§ **WRITTEN INSTRUCTION**
Find each line in the records below that contains the string "offsetDistance", and copy those lines.

§ **RECORDS TO PROCESS**

►

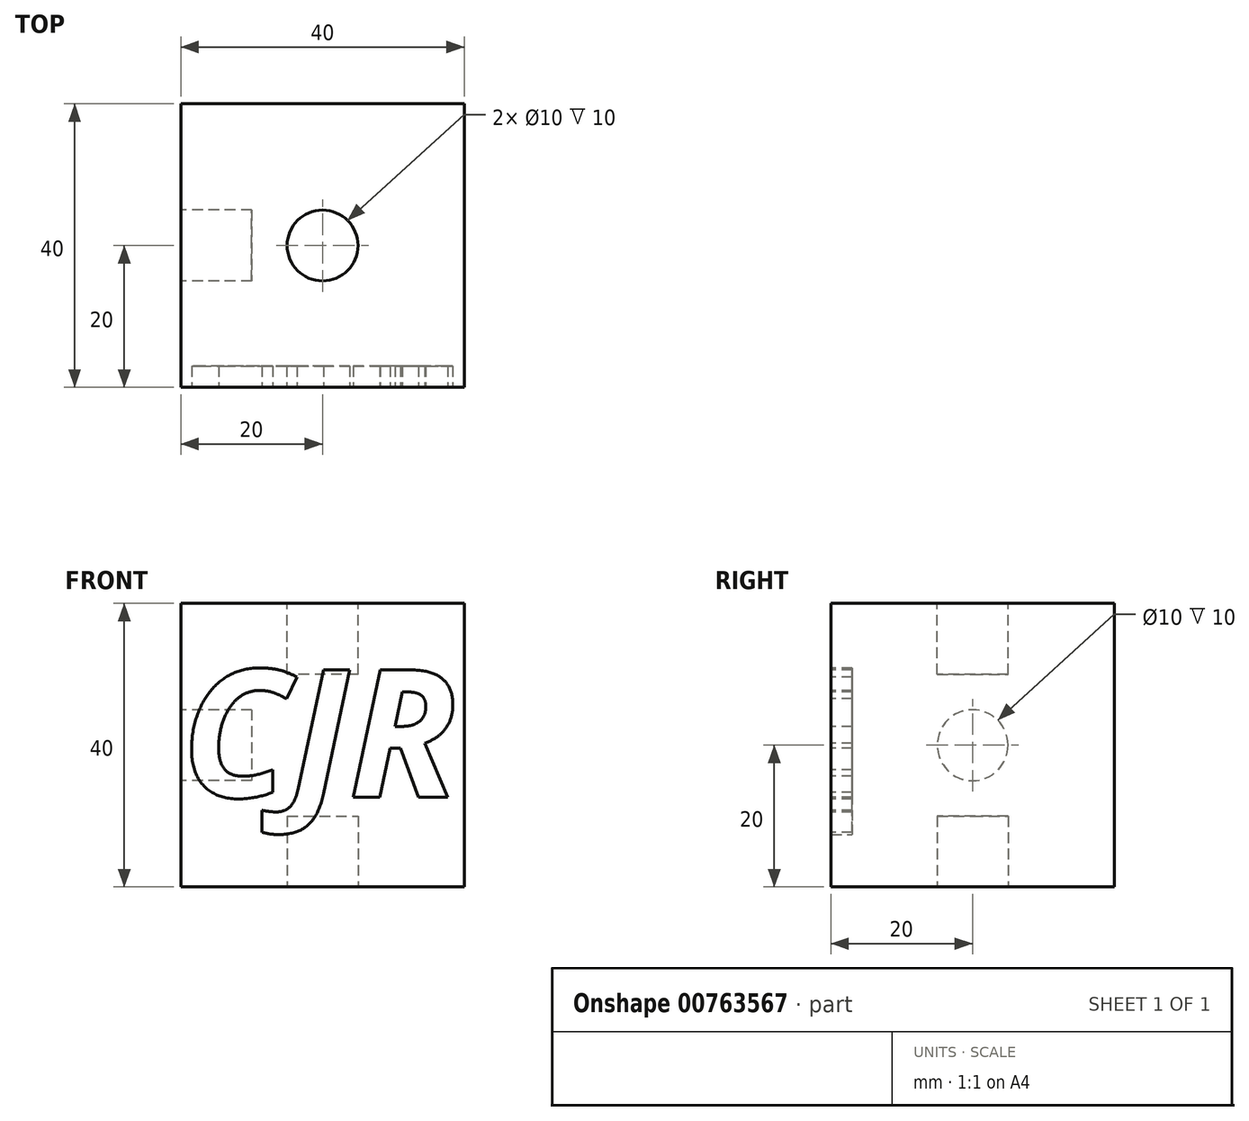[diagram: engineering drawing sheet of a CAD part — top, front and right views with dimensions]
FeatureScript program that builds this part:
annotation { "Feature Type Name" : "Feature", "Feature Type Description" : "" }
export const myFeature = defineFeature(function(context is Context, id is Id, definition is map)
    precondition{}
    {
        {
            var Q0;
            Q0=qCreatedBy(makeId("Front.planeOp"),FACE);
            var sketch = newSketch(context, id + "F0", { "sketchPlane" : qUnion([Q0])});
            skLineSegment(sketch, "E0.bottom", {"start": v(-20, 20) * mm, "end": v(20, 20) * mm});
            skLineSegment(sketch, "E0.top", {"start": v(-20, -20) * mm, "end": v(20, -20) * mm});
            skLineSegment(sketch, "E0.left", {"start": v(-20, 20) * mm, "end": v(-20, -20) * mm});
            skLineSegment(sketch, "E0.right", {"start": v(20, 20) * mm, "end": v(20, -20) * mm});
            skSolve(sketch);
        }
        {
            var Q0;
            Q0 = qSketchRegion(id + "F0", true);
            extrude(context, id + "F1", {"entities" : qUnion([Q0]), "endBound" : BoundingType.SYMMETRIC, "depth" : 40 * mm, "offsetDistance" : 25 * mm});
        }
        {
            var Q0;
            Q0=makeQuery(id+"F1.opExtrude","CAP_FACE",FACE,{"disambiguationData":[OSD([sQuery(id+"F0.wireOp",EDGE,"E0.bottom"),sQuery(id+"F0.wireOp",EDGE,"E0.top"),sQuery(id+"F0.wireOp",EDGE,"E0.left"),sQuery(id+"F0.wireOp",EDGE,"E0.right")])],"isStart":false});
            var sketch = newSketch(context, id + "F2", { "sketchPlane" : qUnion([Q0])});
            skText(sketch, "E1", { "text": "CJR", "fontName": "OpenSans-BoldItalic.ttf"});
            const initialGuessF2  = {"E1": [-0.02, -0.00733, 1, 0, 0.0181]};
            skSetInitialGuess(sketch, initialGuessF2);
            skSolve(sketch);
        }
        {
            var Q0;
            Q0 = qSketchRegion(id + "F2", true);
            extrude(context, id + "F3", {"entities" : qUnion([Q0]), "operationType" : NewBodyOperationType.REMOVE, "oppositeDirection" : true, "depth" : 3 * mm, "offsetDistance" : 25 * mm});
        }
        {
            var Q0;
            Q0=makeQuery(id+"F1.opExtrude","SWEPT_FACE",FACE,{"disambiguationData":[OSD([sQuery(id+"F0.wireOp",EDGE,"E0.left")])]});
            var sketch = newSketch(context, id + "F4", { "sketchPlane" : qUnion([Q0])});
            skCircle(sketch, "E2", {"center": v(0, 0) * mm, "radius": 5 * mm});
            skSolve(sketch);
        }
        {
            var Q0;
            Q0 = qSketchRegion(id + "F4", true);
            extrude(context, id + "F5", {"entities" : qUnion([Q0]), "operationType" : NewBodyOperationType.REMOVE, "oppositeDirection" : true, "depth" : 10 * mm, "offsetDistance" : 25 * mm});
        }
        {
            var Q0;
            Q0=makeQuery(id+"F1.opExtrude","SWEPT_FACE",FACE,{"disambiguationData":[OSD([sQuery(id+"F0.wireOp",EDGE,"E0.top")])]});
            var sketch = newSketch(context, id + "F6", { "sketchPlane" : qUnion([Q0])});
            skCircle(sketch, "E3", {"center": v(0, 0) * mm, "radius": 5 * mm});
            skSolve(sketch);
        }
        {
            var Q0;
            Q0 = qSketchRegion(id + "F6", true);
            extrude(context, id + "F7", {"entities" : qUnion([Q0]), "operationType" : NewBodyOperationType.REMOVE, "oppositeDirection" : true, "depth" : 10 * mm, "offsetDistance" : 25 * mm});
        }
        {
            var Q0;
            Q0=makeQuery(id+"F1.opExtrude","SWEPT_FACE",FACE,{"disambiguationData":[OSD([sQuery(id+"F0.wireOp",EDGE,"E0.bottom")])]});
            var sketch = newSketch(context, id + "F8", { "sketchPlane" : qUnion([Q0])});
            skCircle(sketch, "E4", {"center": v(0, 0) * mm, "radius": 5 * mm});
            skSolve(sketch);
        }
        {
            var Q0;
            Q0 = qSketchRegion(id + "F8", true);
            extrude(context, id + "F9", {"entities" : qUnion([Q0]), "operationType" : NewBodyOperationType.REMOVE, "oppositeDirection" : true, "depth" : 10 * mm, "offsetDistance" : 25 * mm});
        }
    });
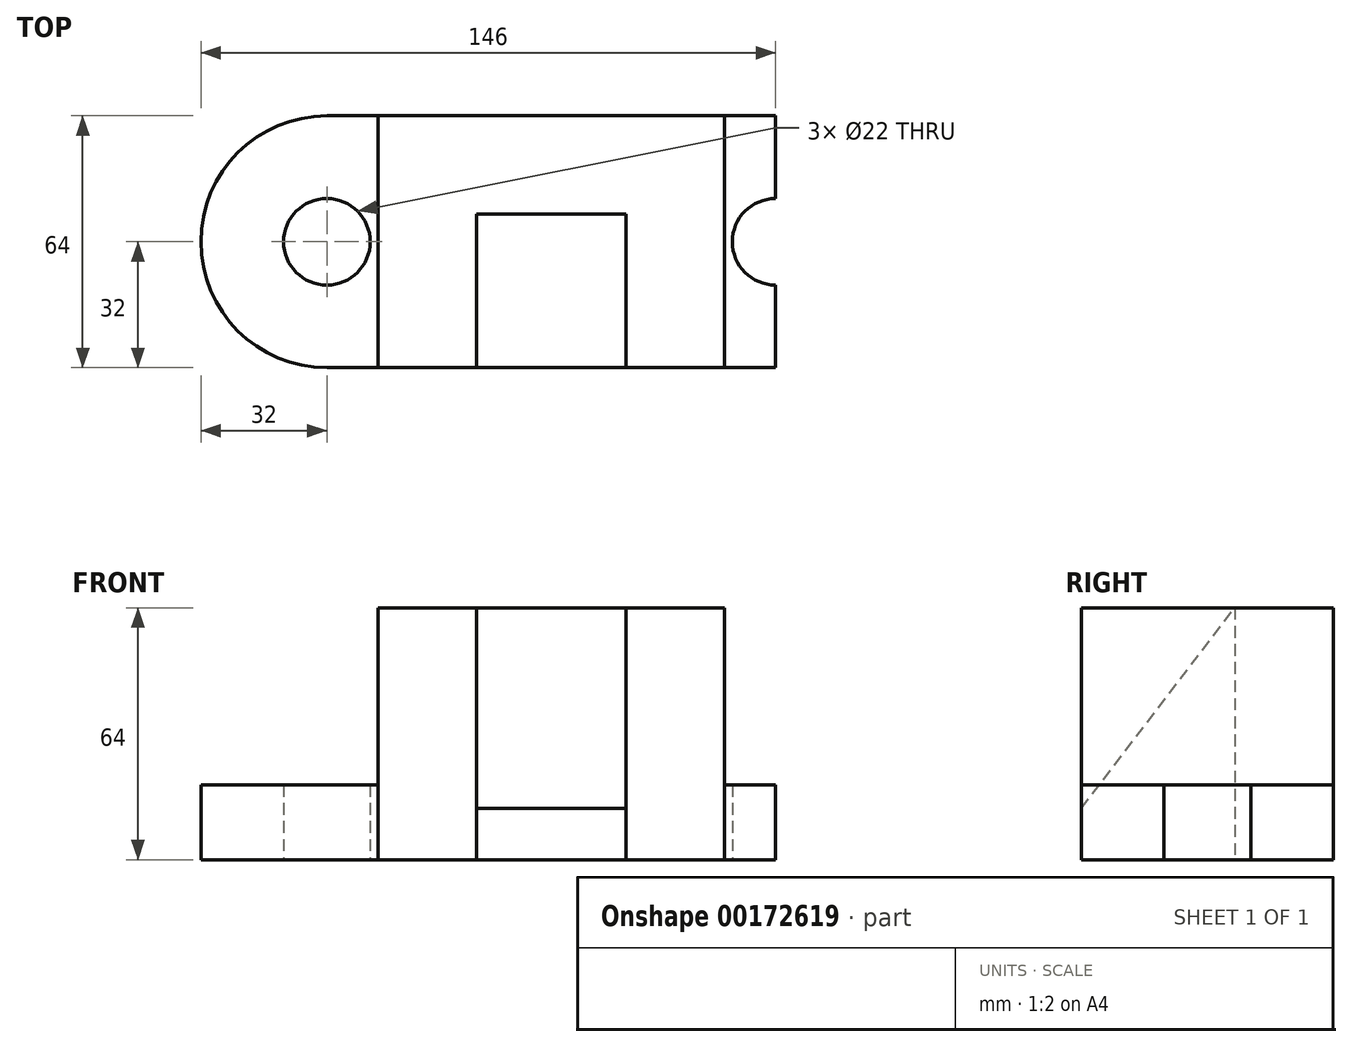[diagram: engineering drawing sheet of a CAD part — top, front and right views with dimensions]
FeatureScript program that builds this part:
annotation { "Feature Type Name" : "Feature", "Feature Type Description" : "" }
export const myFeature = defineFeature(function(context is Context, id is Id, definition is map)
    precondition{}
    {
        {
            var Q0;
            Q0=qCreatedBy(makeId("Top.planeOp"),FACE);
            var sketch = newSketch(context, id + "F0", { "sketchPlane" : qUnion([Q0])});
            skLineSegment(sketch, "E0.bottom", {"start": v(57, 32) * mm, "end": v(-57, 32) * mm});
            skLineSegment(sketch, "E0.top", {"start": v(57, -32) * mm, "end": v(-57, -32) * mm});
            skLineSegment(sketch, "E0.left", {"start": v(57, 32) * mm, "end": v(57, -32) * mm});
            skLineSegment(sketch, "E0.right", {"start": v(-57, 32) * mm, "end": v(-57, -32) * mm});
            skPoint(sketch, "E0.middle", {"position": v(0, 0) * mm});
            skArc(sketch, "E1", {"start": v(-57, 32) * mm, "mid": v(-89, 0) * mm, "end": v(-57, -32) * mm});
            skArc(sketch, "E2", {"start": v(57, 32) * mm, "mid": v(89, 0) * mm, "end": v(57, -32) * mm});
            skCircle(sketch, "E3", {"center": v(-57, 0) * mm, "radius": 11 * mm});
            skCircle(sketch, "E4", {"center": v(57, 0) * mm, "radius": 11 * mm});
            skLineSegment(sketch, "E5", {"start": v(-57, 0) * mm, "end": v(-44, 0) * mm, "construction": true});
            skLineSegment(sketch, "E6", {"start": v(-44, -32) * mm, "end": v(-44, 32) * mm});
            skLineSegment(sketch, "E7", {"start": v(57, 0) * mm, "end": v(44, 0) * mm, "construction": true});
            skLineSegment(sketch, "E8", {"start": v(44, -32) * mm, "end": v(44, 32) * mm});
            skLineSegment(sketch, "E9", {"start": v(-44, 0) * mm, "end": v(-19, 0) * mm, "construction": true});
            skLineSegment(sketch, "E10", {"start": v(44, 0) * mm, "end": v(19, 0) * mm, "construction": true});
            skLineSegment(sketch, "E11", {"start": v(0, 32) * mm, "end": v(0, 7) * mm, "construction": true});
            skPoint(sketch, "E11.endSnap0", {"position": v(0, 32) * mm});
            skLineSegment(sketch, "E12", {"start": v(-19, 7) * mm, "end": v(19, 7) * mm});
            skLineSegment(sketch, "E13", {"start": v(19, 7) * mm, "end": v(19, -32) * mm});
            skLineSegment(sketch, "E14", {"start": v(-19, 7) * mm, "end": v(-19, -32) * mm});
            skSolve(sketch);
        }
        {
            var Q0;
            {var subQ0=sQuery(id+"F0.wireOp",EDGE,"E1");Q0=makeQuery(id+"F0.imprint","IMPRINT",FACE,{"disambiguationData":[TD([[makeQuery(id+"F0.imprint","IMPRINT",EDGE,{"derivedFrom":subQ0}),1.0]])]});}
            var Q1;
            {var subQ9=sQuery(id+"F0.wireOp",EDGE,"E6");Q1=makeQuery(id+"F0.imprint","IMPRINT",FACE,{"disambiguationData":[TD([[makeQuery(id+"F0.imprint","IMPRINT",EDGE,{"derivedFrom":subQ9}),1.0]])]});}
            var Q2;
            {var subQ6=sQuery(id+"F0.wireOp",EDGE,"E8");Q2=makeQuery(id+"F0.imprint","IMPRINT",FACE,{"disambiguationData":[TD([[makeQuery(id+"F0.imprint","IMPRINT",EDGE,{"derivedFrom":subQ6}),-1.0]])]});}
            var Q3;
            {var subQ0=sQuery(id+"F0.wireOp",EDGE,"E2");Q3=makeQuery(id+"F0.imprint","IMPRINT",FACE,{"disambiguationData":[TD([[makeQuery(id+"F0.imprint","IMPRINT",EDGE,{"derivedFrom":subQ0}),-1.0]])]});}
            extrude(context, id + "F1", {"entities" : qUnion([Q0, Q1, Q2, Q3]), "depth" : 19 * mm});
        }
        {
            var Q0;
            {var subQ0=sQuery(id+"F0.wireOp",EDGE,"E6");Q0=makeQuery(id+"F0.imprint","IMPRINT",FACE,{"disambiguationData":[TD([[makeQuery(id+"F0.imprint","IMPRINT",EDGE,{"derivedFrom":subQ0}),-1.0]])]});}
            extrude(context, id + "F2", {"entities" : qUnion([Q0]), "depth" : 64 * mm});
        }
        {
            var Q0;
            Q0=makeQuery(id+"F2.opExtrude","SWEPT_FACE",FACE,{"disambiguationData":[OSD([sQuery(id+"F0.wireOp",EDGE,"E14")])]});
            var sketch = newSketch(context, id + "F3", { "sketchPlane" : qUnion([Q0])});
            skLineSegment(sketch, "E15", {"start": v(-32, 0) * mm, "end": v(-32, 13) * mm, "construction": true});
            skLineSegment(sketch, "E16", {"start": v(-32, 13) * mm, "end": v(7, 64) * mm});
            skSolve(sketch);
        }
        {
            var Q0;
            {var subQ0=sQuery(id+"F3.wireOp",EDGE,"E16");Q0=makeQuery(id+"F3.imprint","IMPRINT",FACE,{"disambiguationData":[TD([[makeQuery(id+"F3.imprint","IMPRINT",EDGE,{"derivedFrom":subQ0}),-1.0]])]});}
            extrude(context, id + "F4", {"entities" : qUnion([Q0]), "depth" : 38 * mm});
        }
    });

◄

§ **THE ANSWER**
            extrude(context, id + "F1", {"entities" : qUnion([Q0]), "endBound" : BoundingType.SYMMETRIC, "depth" : 40 * mm, "offsetDistance" : 25 * mm});
            extrude(context, id + "F3", {"entities" : qUnion([Q0]), "operationType" : NewBodyOperationType.REMOVE, "oppositeDirection" : true, "depth" : 3 * mm, "offsetDistance" : 25 * mm});
            extrude(context, id + "F5", {"entities" : qUnion([Q0]), "operationType" : NewBodyOperationType.REMOVE, "oppositeDirection" : true, "depth" : 10 * mm, "offsetDistance" : 25 * mm});
            extrude(context, id + "F7", {"entities" : qUnion([Q0]), "operationType" : NewBodyOperationType.REMOVE, "oppositeDirection" : true, "depth" : 10 * mm, "offsetDistance" : 25 * mm});
            extrude(context, id + "F9", {"entities" : qUnion([Q0]), "operationType" : NewBodyOperationType.REMOVE, "oppositeDirection" : true, "depth" : 10 * mm, "offsetDistance" : 25 * mm});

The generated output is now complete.